Provided material:

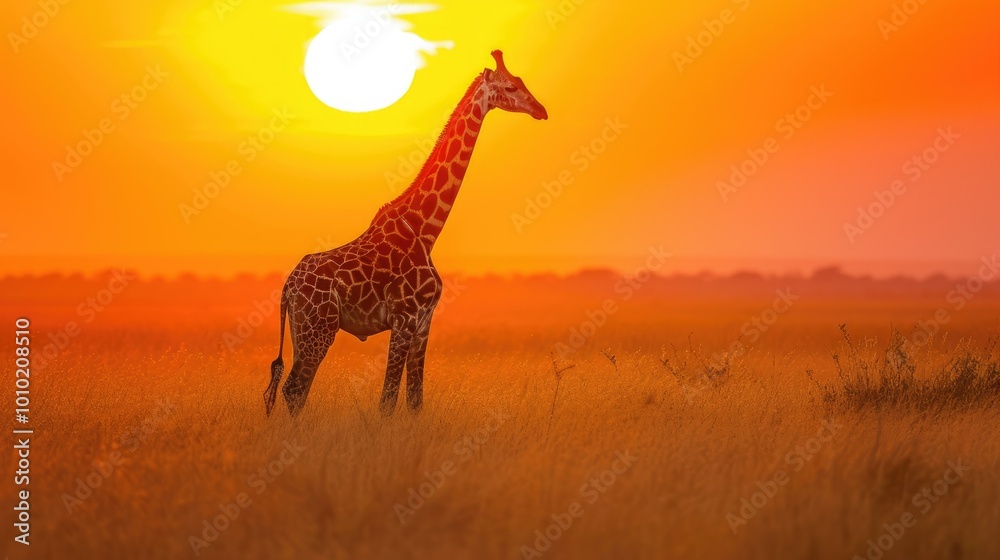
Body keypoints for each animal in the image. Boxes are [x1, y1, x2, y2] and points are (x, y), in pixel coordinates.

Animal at [265, 50, 547, 416]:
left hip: (303, 330)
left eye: (522, 81)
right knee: (295, 388)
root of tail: (287, 289)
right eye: (510, 86)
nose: (541, 110)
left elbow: (415, 399)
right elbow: (387, 399)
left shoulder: (425, 320)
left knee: (293, 388)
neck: (426, 229)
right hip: (319, 328)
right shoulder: (404, 317)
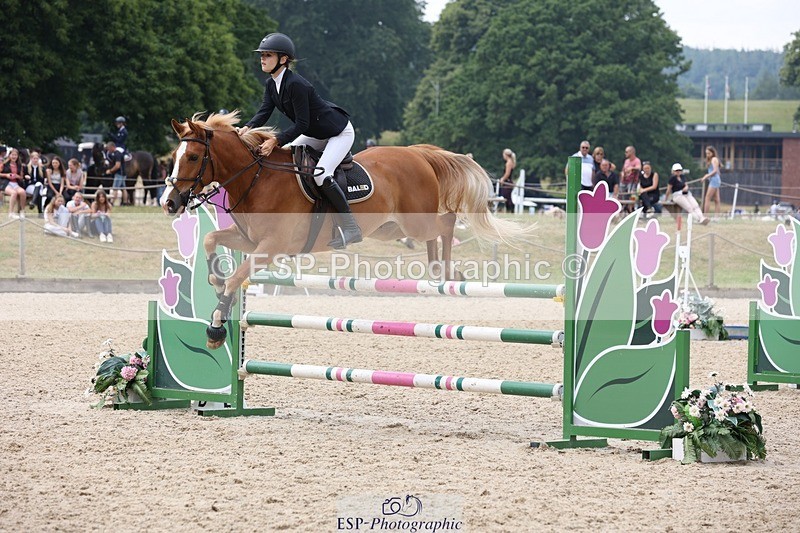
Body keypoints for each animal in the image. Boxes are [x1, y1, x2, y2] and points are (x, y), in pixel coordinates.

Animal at [162, 112, 533, 349]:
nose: (169, 202)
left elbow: (238, 278)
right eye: (174, 155)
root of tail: (419, 153)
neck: (258, 179)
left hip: (415, 220)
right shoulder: (249, 240)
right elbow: (211, 240)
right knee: (433, 233)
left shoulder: (271, 247)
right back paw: (438, 272)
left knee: (446, 221)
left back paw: (447, 270)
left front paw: (216, 327)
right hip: (389, 228)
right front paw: (215, 278)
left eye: (193, 157)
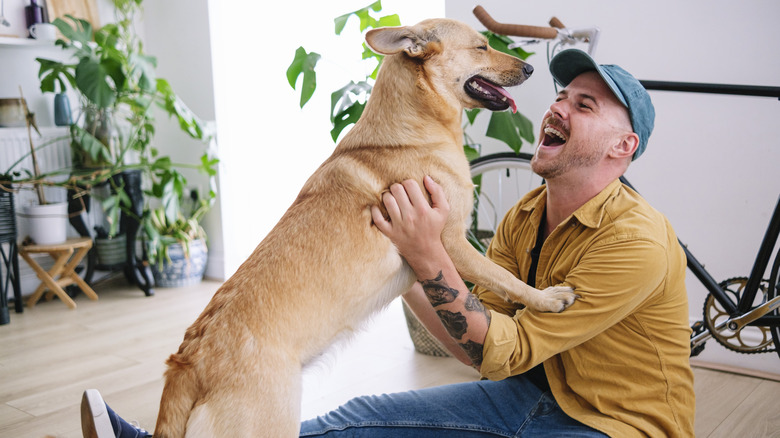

Assignment:
Scan the material above for the string "right". Return each line where it occurs.

Reply:
right knee: (295, 388)
right eye: (510, 86)
right elbow: (387, 399)
right hip: (319, 328)
right shoulder: (404, 317)
right eye: (174, 155)
right shoulder: (249, 240)
right elbow: (211, 240)
right knee: (433, 233)
right back paw: (438, 272)
right hip: (389, 228)
right front paw: (215, 278)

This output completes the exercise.